Dr. Ceci and Dr. Williams urge universities to make it easier for a young scientist to start a family and still compete for tenure, but they don’t expect such reforms to eliminate the gender gap in academic science. After all, the difficulty of balancing family and career is hardly unique to science, and academia already offers parents more flexible working arrangements than do other industries with smaller gender gaps.
The gap in science seems due mainly to another difference between the sexes: men are more interested in working with things, while women are more interested in working with people. There’s ample evidence — most recently in an analysis of surveys of more than 500,000 people — that boys and men, on average, are more interested in inanimate objects and “inorganic” subjects like math and physics and engineering, while girls and women are more drawn to life sciences, social sciences and other “organic” careers that involve people and seem to have direct social usefulness.
You can argue how much of this difference is due to biology and how much to society, but could you really affect it by sending scientists and engineers off to the workshops mandated by the bill now in Congress? Christina Hoff Sommers, a resident scholar at the American Enterprise Institute and the editor of a recent book “The Science on Women and Science” (AEI Press), says the workshops’ main effect would be to provide jobs for researchers and advocates promoting a myth of gender bias.
She criticizes the National Science Foundation for sustaining this industry over the past decade with more than $135 million from its Advance program promoting gender equity.

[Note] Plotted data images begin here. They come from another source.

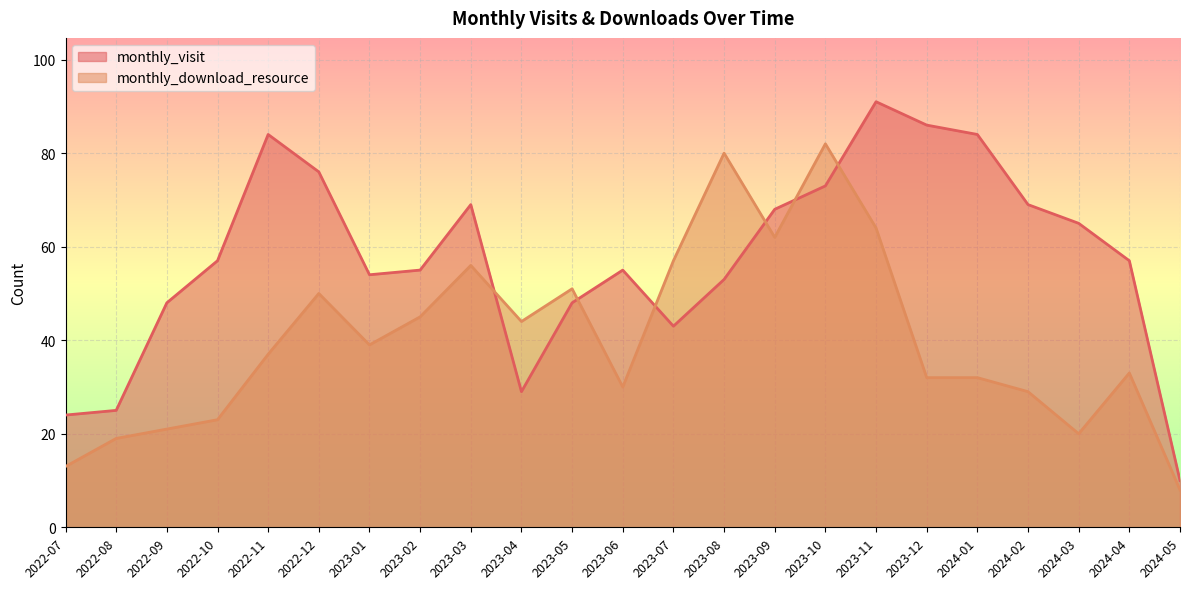

What is the maximum value shown in the chart?

91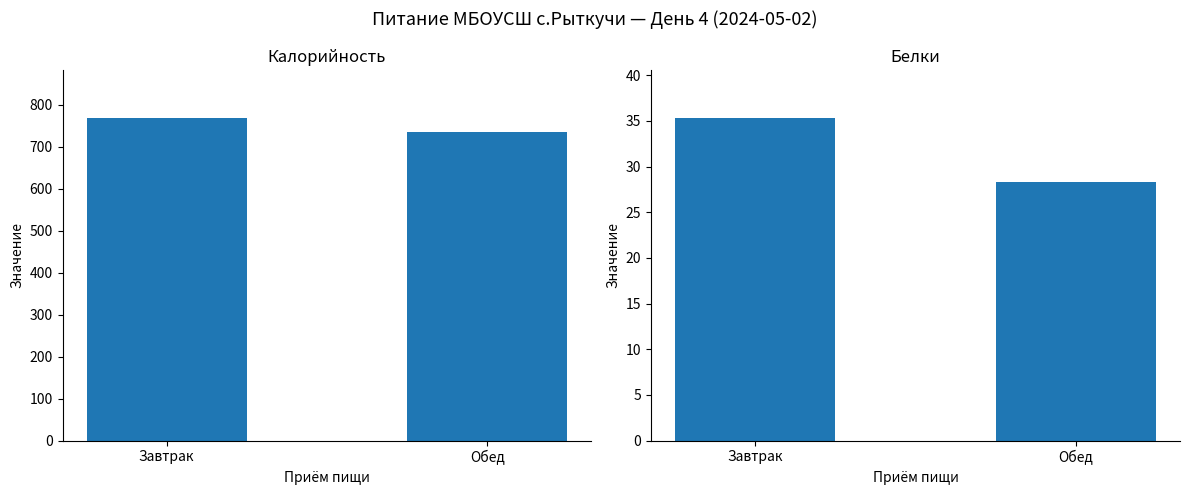

What is the label of the 1st bar from the left?

Завтрак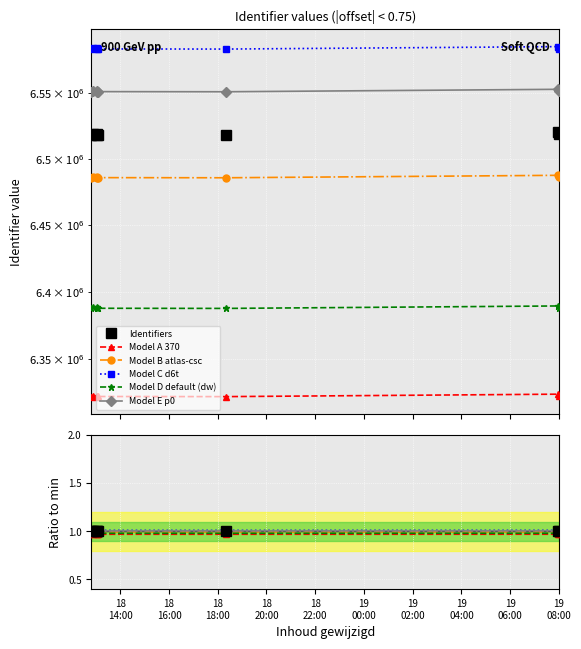

What are all the series names shown in the legend?

Identifiers, Model A 370, Model B atlas-csc, Model C d6t, Model D default (dw), Model E p0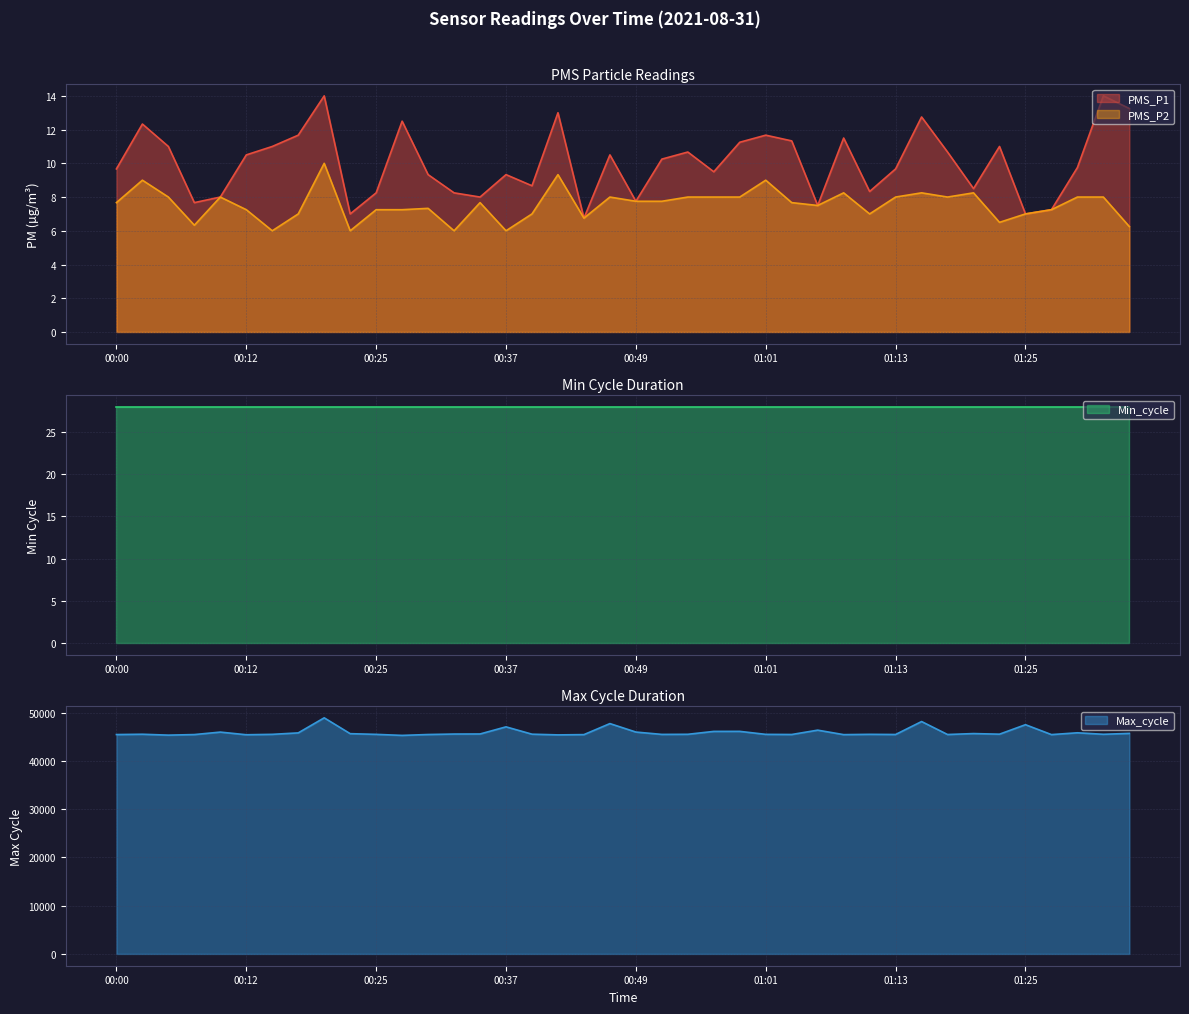

What is the maximum value for PMS_P2?

10.0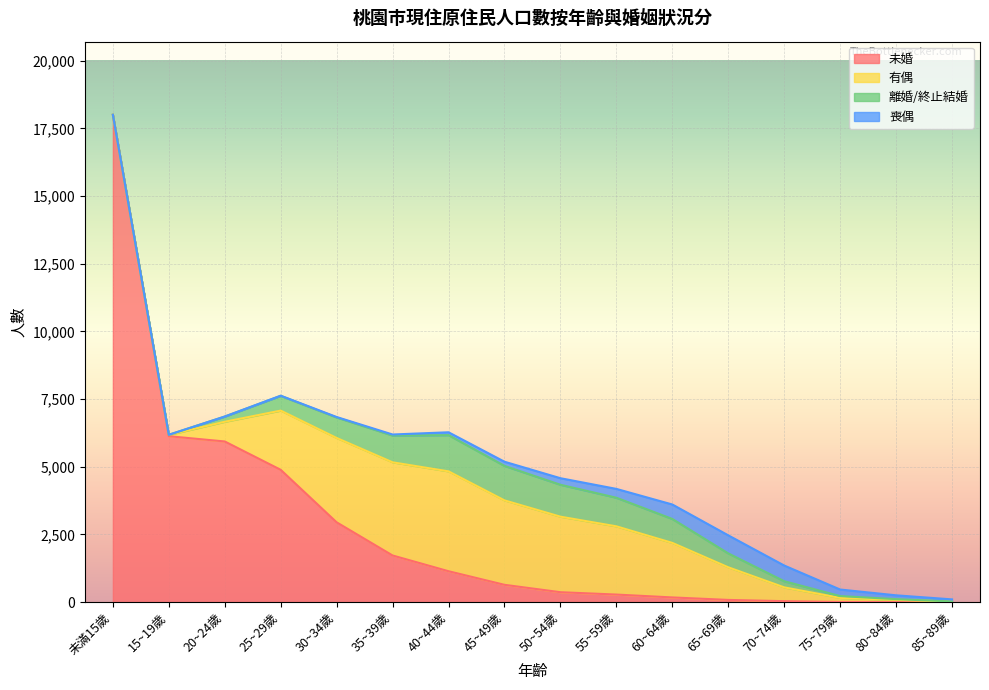

The 有偶 series shows 163 at 70~74歲. True or false?

False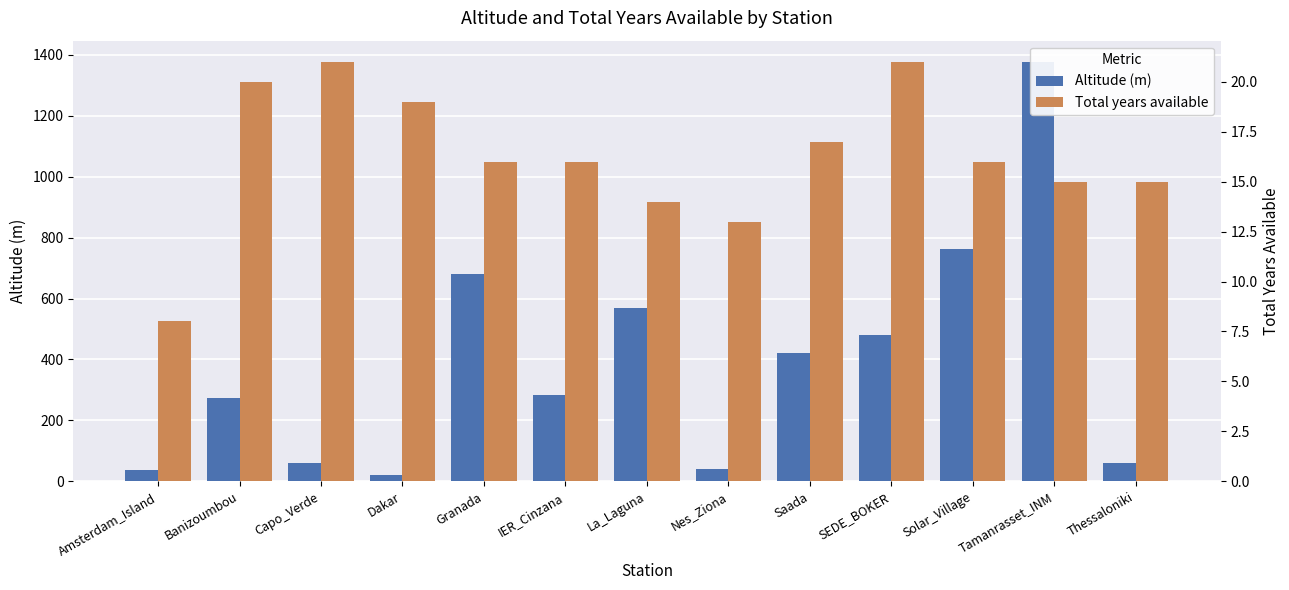

At which label does Altitude (m) reach its minimum?

Dakar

While some projects were worthwhile, Dr. Sommers says, the science grants were also used to stage “The Vagina Monologues,” develop a game called Gender Bias Bingo and present workshops featuring skits in which arrogant men mistreat female colleagues who are clearly their intellectual superiors.

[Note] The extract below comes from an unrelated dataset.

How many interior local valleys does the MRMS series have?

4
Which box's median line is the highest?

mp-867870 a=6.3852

Aided by the continuing federal grants, researchers and advocates have developed theories that women are being held back from pursuing careers in engineering and physics by “stereotype threat,” by “implicit bias” and by a shortage of female role models and mentors. Yet none of these theorized barriers prevented girls and women from dominating the fields that most interested them.

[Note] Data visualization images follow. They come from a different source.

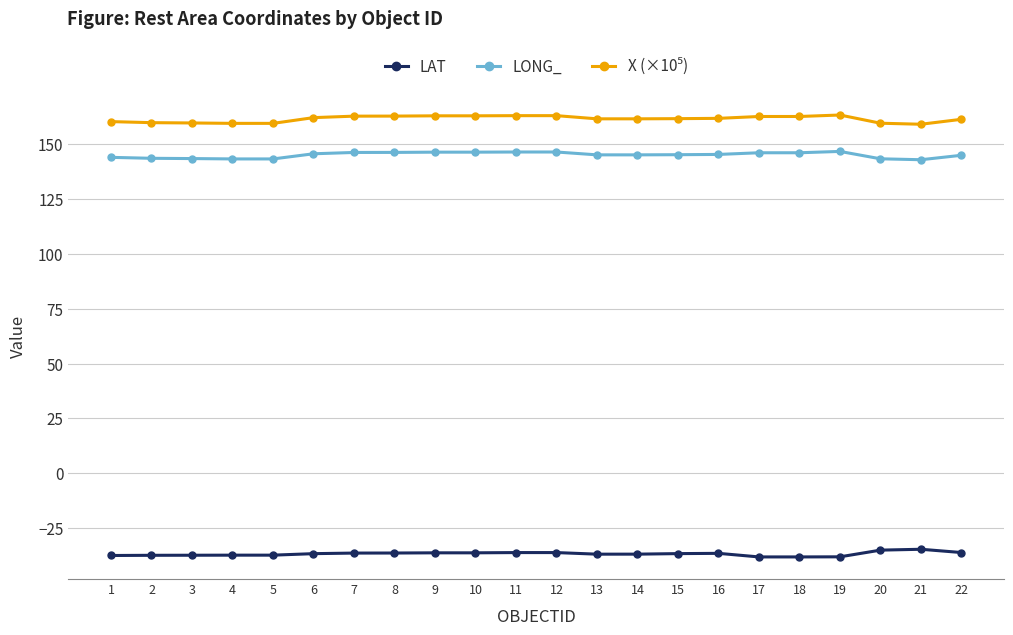

The value of LONG_ at 12 is 146.4. True or false?

True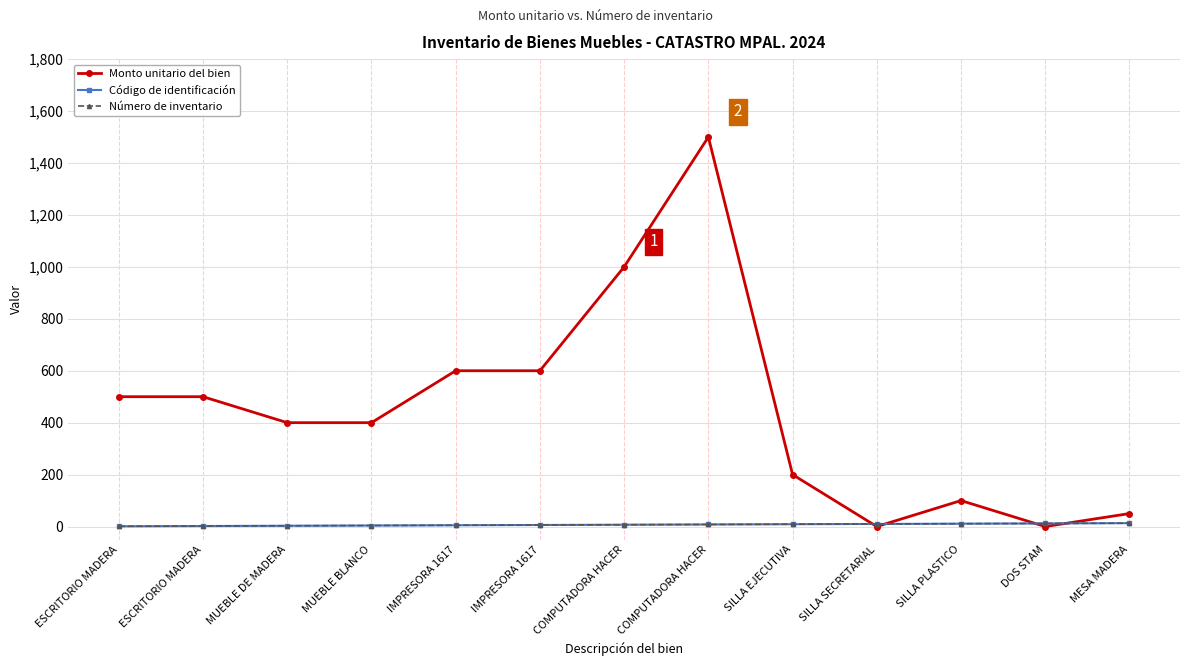

Is this an area chart (filled region under the line)?

No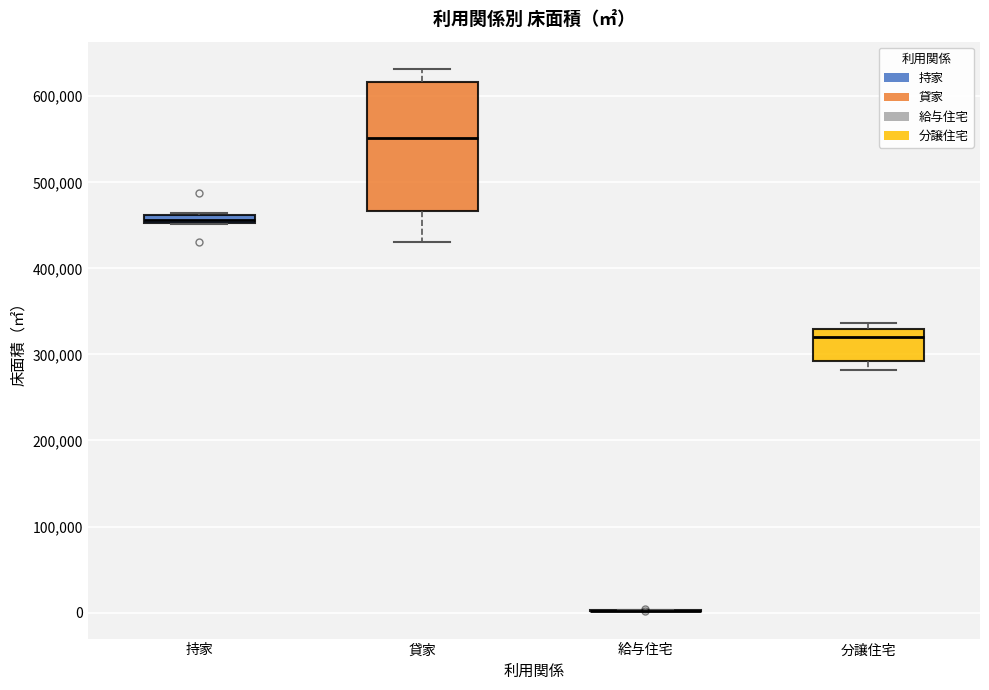

Where does the lower whisker of the box for 貸家 end on the y-axis? The values are not printed on the chart, so give them approximately, as read against the axis.

430000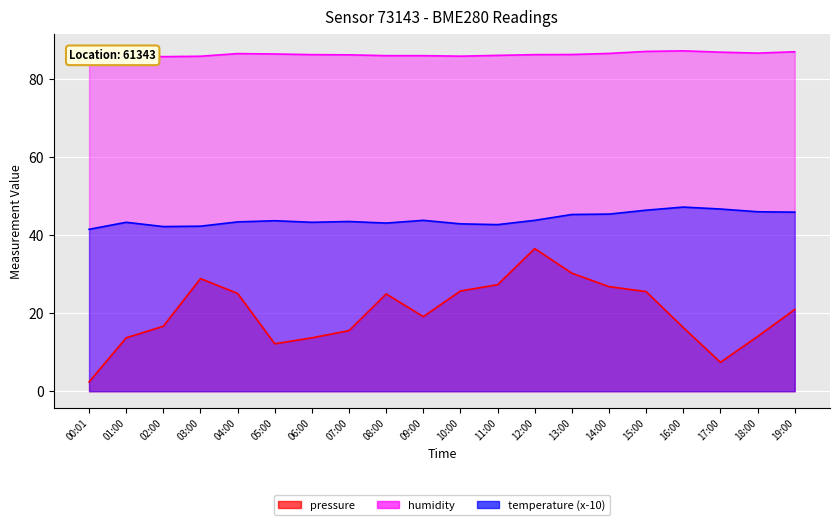

Where does the temperature series first go above 43?

01:00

The life sciences and social sciences were once male bastions, yet today women make up a majority of working biological scientists, and they earn nearly three-quarters of the doctorates in psychology. Now that women are earning a majority of all undergraduate and graduate degrees, it’s odd to assume they’re the gender that needs special help on campus. If more women prefer to study psychology and medicine than physics and engineering, why is that a problem for Washington to fix?
I’d love to see more girls pursuing careers in science (and more women reading science columns), but I wish we’d encourage their individual aspirations instead of obsessing about group disparities. I can’t see how we’re helping them with scare stories about the awful discrimination they’ll face. And I can’t imagine that many scientists, male or female, are looking forward to being yanked out of the lab to play Gender Bias Bingo — or hear once again about the Swedish chauvinists of 1994.